Max Scherzer, trendsetter
Every time Detroit pitcher Max Scherzer is interviewed on TV, I can practically hear the internet clog up as people rush to their computers to Google what the heck is going on with his eyes. Scherzer has heterochromia iridum—his eyes are different colors. But not just a little different, as is the case with Jane Seymour and Mila Kunis and Christopher Walken, all of whom (yes, I Googled this) have the same condition. Scherzer’s eyes are wildly different colors—one brilliant blue, the other dark brown. They’re mesmerizing and exquisitely beautiful to look at, and they contrast with each other so drastically that the only similar examples on the Wikipedia page are white cats and Malamutes. I predict that, thanks to Scherzer, mismatched eye color will soon be the hot new fashion trend. Contact lens moguls are watching this World Series, rubbing their hands in greedy glee.
  

The magic necklaces are back
A few years ago, I ridiculed the Texas Rangers for wearing ropey magnetic necklaces during the playoffs. They lost anyway, and I had fun immaturely taunting the TV—“Where are your magic necklaces now?” But the necklaces are back with a vengeance: More than half of the players in this year’s World Series are wearing them—sometimes two or three at a time, as if they had sailboats tethered to them, bobbing around just offscreen. The magnetic necklaces are said to improve circulation and help players recover more quickly from injury, and I know these guys have to do everything they can to stay healthy and make enough money to last them the rest of their lives. But every time I see one of those necklaces, I wonder if, under his socks, the player also has those Kinoki “detoxifying” pads stuck to the bottoms of his feet.
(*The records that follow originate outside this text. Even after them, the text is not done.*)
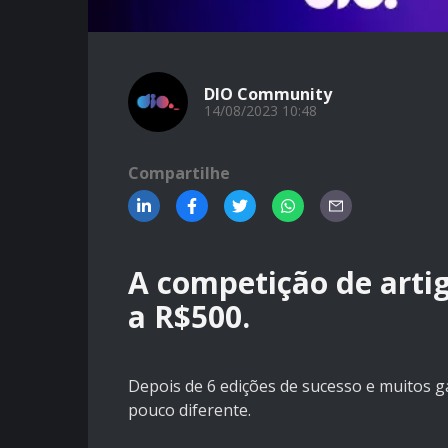
DIO Community
14/08/2023 10:48
Compartilhe
A competição de arti
a R$500.
Depois de 6 edições de sucesso e muitos 
pouco diferente.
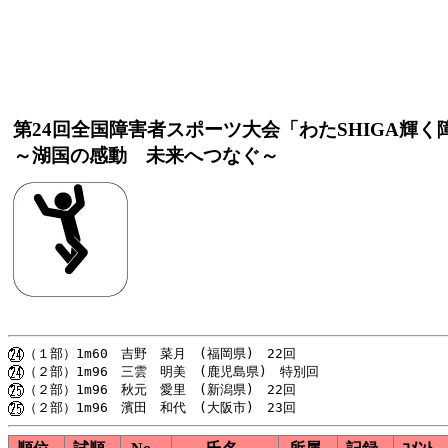
第24回全国障害者スポーツ大会「わたSHIGA輝
～湖国の感動 未来へつなぐ～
What we look like at 5,000 frames per second
In this year’s postseason, Fox Sports is debuting its new toy: a super-slow-motion camera that takes an astonishing 5,000 frames per second. This is not the first time this year we’ve seen that technology—NBC trotted out a couple of super-slo-mo cameras at the Olympics. But NBC used them for evil, often to show—and make fun of—the contorted faces of gymnasts and divers as they torqued their bodies into unnatural twists. But Fox has managed to make their baseball slo-mo shots beautiful: the rippling muscles of a batter’s arms, the flex and bend of the bat as it contacts the ball, and that fantastic, iconic shot of Giants pitcher Sergio Romo yelling in the rain just after he closed out the final game of the NLCS. Of course they have to occasionally show us grotesque shots of pitchers practically breaking their elbows while throwing fastballs, but that’s nothing new. All I can say is, thank God these cameras weren’t around when Joe Theismann broke his leg.

 


Go, Sleet!
There are no tigers in Detroit (zoos don’t count), and I’m pretty sure there are no giants in San Francisco. So these team names are wrong and show no civic pride. I think teams should be named for something that’s actually in their city, something the locals know and love, or at least ruefully acknowledge. I’ve never been to Detroit, so I’m not sure what to recommend there—the Sleet? The Chryslers? The Bridge to Canada That I Can Never Remember the Name Of? But San Francisco, which I know well, offers a lot of tantalizing choices. There’s the Homeless, of course (could lead to some sort of reform or awareness, or maybe just a lawsuit). The Hospital Curves. The Dirty 30. The Cranes. But I’m going to go with…the Peets. Because they’re everywhere. (But their apostrophe must go.)


The Panda protects
In closing, here’s one of my favorite clips from this past week: newscaster Paul Robins getting pooped on by a seagull at McCovey Cove. The bird must have pegged Robins for a Tigers fan; notice that Bethany Crouch, in the Panda hat, makes it through unscathed.